1. Determine the right channel sales or marketing model — complex disruptive solutions in an emerging market or category are not good ones for channel sales efforts. Sell direct here; however, in this instance, using partners to generate leads and provide access is a much better path than expecting the channel to fully drive the win. Channel sales work best in a market that is more mature and/or experiencing exponential growth where there is market share grab, where the partner does not need to explain the category or service as awareness has been established and where the partner is useful because of their reach and/or the relevance of your product to their ancillary solution.
2. If you decide to use a channel sales model, it requires complete focus. That often times will mean that servicing the market opportunity directly becomes a mutually exclusive decision. If the channel partner sees you competing against them, it lessens their commitment to your products as they will feel disadvantaged over your internal direct sales teams.
3. Channel sales usually take a long time to get off the ground. The reason for this is that a reseller has a different set of priorities than yours. You bring a great sense of startup urgency, have strong focus only on your product/service, and are willing to work long hours. However, they are focused on other products and deals that are paying the bills and driving immediate commission volume for their reps. It will usually require a lot of work to convince them that they will get a return on time invested in your product.

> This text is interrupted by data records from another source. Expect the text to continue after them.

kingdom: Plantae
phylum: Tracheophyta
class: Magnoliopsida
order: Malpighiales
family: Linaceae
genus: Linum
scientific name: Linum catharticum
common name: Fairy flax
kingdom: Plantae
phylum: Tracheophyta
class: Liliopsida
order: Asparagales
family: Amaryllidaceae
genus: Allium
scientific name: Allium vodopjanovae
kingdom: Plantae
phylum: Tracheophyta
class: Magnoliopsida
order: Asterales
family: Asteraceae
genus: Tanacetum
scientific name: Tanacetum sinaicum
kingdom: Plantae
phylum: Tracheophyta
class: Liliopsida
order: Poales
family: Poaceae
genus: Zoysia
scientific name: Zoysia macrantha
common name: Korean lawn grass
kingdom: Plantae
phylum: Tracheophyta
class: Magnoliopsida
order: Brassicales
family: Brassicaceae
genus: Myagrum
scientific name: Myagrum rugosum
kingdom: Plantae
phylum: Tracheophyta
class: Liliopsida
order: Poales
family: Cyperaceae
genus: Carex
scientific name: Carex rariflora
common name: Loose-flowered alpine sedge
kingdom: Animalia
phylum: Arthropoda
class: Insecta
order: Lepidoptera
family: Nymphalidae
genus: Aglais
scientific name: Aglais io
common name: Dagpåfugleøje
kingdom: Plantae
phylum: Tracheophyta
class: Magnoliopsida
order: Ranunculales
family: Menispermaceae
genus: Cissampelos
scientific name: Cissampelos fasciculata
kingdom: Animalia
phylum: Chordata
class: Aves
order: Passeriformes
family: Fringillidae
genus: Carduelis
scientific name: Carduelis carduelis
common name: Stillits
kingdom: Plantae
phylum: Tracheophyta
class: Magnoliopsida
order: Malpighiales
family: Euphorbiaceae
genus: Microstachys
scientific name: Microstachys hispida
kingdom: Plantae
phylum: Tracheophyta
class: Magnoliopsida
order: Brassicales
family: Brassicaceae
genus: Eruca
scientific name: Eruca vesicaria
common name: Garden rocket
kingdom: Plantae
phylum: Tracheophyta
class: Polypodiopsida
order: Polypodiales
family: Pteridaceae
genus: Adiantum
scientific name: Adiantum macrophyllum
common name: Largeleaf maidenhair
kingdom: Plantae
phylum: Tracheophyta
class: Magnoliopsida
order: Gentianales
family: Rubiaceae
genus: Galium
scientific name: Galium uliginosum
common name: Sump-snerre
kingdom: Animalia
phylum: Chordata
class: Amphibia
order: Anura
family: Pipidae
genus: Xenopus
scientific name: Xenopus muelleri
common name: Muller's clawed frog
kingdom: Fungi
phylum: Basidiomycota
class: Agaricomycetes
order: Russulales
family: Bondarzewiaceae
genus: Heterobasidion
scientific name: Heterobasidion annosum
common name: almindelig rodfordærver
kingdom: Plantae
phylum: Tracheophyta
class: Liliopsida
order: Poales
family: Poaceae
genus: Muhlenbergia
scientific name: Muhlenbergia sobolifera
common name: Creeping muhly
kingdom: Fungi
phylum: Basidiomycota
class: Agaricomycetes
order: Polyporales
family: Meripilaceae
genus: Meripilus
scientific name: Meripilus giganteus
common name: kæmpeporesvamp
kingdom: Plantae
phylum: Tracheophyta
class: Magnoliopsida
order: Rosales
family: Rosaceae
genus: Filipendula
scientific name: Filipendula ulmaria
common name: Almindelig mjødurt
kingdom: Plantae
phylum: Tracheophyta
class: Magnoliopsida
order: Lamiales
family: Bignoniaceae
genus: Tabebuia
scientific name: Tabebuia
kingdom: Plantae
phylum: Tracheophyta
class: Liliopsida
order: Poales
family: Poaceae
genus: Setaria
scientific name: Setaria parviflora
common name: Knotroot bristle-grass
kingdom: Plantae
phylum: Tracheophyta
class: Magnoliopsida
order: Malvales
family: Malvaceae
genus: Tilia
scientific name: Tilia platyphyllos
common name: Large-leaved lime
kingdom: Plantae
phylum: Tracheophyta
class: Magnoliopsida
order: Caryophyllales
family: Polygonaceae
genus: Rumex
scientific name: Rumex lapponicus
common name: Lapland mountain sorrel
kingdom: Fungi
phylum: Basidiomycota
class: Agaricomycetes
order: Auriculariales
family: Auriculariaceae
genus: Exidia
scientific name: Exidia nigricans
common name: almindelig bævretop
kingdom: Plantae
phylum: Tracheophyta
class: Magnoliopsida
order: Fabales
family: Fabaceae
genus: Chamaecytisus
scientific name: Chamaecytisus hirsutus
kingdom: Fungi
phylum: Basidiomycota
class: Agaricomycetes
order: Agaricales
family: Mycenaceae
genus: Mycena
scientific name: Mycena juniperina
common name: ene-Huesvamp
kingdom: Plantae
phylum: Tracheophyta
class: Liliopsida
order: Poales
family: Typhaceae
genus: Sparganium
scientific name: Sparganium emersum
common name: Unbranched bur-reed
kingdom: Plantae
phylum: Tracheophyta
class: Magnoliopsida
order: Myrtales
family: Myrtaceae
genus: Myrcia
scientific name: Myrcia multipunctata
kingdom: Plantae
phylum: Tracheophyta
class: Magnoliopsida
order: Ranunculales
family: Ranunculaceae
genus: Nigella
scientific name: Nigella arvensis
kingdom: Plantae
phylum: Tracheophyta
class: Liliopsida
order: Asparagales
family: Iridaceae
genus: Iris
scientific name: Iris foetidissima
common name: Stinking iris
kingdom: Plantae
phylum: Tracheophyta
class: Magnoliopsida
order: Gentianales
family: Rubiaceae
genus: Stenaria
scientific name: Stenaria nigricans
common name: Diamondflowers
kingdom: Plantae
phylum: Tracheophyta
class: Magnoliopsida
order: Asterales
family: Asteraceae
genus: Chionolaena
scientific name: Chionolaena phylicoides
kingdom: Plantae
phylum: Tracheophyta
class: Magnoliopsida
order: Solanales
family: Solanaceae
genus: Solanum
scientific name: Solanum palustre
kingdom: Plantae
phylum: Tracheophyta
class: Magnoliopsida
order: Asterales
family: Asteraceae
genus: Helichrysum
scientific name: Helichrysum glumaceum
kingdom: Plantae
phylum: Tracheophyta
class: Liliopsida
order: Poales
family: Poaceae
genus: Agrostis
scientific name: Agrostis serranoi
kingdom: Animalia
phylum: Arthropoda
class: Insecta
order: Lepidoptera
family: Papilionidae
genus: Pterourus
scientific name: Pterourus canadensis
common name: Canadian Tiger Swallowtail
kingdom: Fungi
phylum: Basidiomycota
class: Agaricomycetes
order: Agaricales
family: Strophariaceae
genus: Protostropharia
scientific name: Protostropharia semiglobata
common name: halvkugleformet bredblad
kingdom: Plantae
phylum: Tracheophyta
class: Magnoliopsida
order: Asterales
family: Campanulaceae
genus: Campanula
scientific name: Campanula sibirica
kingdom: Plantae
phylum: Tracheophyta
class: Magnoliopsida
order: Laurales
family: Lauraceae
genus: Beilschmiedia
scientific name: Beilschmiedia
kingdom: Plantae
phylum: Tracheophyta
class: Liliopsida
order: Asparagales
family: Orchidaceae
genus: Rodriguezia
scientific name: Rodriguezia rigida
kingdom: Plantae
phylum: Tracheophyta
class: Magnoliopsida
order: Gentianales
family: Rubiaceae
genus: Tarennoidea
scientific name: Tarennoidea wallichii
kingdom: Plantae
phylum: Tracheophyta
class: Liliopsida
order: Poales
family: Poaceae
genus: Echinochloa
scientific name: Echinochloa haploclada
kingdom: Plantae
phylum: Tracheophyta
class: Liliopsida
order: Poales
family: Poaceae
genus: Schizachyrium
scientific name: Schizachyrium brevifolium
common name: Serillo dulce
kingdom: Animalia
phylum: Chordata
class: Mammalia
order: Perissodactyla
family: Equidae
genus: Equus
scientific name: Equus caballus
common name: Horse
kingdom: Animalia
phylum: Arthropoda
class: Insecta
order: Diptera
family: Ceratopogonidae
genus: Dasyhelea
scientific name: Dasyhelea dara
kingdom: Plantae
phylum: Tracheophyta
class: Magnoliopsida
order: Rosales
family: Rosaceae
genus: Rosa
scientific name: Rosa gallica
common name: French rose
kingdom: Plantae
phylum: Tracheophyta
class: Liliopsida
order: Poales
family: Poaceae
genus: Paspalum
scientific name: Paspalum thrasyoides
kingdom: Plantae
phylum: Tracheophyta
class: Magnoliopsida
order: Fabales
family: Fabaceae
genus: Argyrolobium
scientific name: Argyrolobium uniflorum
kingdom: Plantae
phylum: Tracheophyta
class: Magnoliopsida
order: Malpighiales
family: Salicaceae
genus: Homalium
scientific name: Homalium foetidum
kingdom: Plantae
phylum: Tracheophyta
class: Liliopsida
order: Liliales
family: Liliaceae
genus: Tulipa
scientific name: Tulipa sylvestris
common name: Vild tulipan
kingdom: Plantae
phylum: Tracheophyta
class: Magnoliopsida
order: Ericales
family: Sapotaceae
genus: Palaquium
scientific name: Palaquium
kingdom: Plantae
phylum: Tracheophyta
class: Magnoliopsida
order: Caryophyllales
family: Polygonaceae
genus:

4. Value-added resellers (VARs) and distributors don’t want to do the work to create demand for a new product. They usually prefer to sell products where the demand already exists. So in addition to your own demand creation, marketing efforts, you are likely to want your channel marketing staff to create materials and programs that can be used by the channel to market to their own customers. They will then need to push the resellers into committing to running events, webinars, etc., using those materials.
5. Resellers need education on how to sell, handle objections, differentiate your product from the competition, etc. This requires work by your channel sales team. But they will need backup from channel marketing people whose job it will be to create the appropriate training materials, programs, tests, etc.
Now that I am advising several great, early and mid-stage healthcare technology service firms, I remain more convinced than ever that the Channel Sales Model is a winner. If the thunder don’t get you than the lightning will.